▶ **SUPPLIED ENTRIES**
────

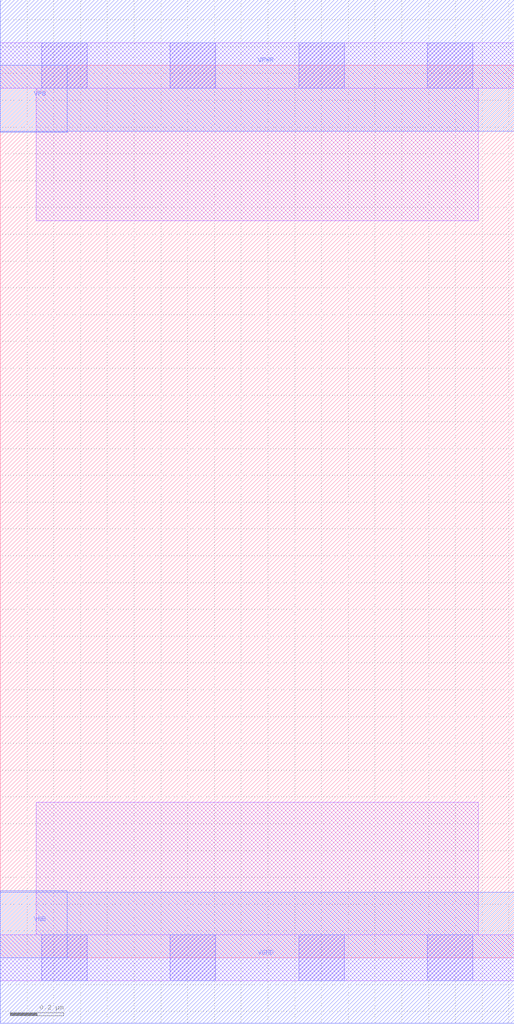
<source format=lef>
# Copyright 2020 The SkyWater PDK Authors
#
# Licensed under the Apache License, Version 2.0 (the "License");
# you may not use this file except in compliance with the License.
# You may obtain a copy of the License at
#
#     https://www.apache.org/licenses/LICENSE-2.0
#
# Unless required by applicable law or agreed to in writing, software
# distributed under the License is distributed on an "AS IS" BASIS,
# WITHOUT WARRANTIES OR CONDITIONS OF ANY KIND, either express or implied.
# See the License for the specific language governing permissions and
# limitations under the License.
#
# SPDX-License-Identifier: Apache-2.0

VERSION 5.5 ;
NAMESCASESENSITIVE ON ;
BUSBITCHARS "[]" ;
DIVIDERCHAR "/" ;
MACRO sky130_fd_sc_hs__fill_diode_4
  CLASS CORE ;
  SOURCE USER ;
  ORIGIN  0.000000  0.000000 ;
  SIZE  1.920000 BY  3.330000 ;
  SYMMETRY X Y ;
  SITE unit ;
  PIN VGND
    DIRECTION INOUT ;
    USE GROUND ;
    PORT
      LAYER met1 ;
        RECT 0.000000 -0.245000 1.920000 0.245000 ;
    END
  END VGND
  PIN VNB
    DIRECTION INOUT ;
    USE GROUND ;
    PORT
      LAYER met1 ;
        RECT 0.000000 0.000000 0.250000 0.250000 ;
    END
  END VNB
  PIN VPB
    DIRECTION INOUT ;
    USE POWER ;
    PORT
      LAYER met1 ;
        RECT 0.000000 3.080000 0.250000 3.330000 ;
    END
  END VPB
  PIN VPWR
    DIRECTION INOUT ;
    USE POWER ;
    PORT
      LAYER met1 ;
        RECT 0.000000 3.085000 1.920000 3.575000 ;
    END
  END VPWR
  OBS
    LAYER li1 ;
      RECT 0.000000 -0.085000 1.920000 0.085000 ;
      RECT 0.000000  3.245000 1.920000 3.415000 ;
      RECT 0.135000  0.085000 1.785000 0.580000 ;
      RECT 0.135000  2.750000 1.785000 3.245000 ;
    LAYER mcon ;
      RECT 0.155000 -0.085000 0.325000 0.085000 ;
      RECT 0.155000  3.245000 0.325000 3.415000 ;
      RECT 0.635000 -0.085000 0.805000 0.085000 ;
      RECT 0.635000  3.245000 0.805000 3.415000 ;
      RECT 1.115000 -0.085000 1.285000 0.085000 ;
      RECT 1.115000  3.245000 1.285000 3.415000 ;
      RECT 1.595000 -0.085000 1.765000 0.085000 ;
      RECT 1.595000  3.245000 1.765000 3.415000 ;
  END
END sky130_fd_sc_hs__fill_diode_4
END LIBRARY

</source>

────

▶ **TASK STATEMENT**
Everything in the listing should be repeated exactly except the pictures.

▶ **ANSWER FOR THIS EXERCISE**
<source format=lef>
# Copyright 2020 The SkyWater PDK Authors
#
# Licensed under the Apache License, Version 2.0 (the "License");
# you may not use this file except in compliance with the License.
# You may obtain a copy of the License at
#
#     https://www.apache.org/licenses/LICENSE-2.0
#
# Unless required by applicable law or agreed to in writing, software
# distributed under the License is distributed on an "AS IS" BASIS,
# WITHOUT WARRANTIES OR CONDITIONS OF ANY KIND, either express or implied.
# See the License for the specific language governing permissions and
# limitations under the License.
#
# SPDX-License-Identifier: Apache-2.0

VERSION 5.5 ;
NAMESCASESENSITIVE ON ;
BUSBITCHARS "[]" ;
DIVIDERCHAR "/" ;
MACRO sky130_fd_sc_hs__fill_diode_4
  CLASS CORE ;
  SOURCE USER ;
  ORIGIN  0.000000  0.000000 ;
  SIZE  1.920000 BY  3.330000 ;
  SYMMETRY X Y ;
  SITE unit ;
  PIN VGND
    DIRECTION INOUT ;
    USE GROUND ;
    PORT
      LAYER met1 ;
        RECT 0.000000 -0.245000 1.920000 0.245000 ;
    END
  END VGND
  PIN VNB
    DIRECTION INOUT ;
    USE GROUND ;
    PORT
      LAYER met1 ;
        RECT 0.000000 0.000000 0.250000 0.250000 ;
    END
  END VNB
  PIN VPB
    DIRECTION INOUT ;
    USE POWER ;
    PORT
      LAYER met1 ;
        RECT 0.000000 3.080000 0.250000 3.330000 ;
    END
  END VPB
  PIN VPWR
    DIRECTION INOUT ;
    USE POWER ;
    PORT
      LAYER met1 ;
        RECT 0.000000 3.085000 1.920000 3.575000 ;
    END
  END VPWR
  OBS
    LAYER li1 ;
      RECT 0.000000 -0.085000 1.920000 0.085000 ;
      RECT 0.000000  3.245000 1.920000 3.415000 ;
      RECT 0.135000  0.085000 1.785000 0.580000 ;
      RECT 0.135000  2.750000 1.785000 3.245000 ;
    LAYER mcon ;
      RECT 0.155000 -0.085000 0.325000 0.085000 ;
      RECT 0.155000  3.245000 0.325000 3.415000 ;
      RECT 0.635000 -0.085000 0.805000 0.085000 ;
      RECT 0.635000  3.245000 0.805000 3.415000 ;
      RECT 1.115000 -0.085000 1.285000 0.085000 ;
      RECT 1.115000  3.245000 1.285000 3.415000 ;
      RECT 1.595000 -0.085000 1.765000 0.085000 ;
      RECT 1.595000  3.245000 1.765000 3.415000 ;
  END
END sky130_fd_sc_hs__fill_diode_4
END LIBRARY

</source>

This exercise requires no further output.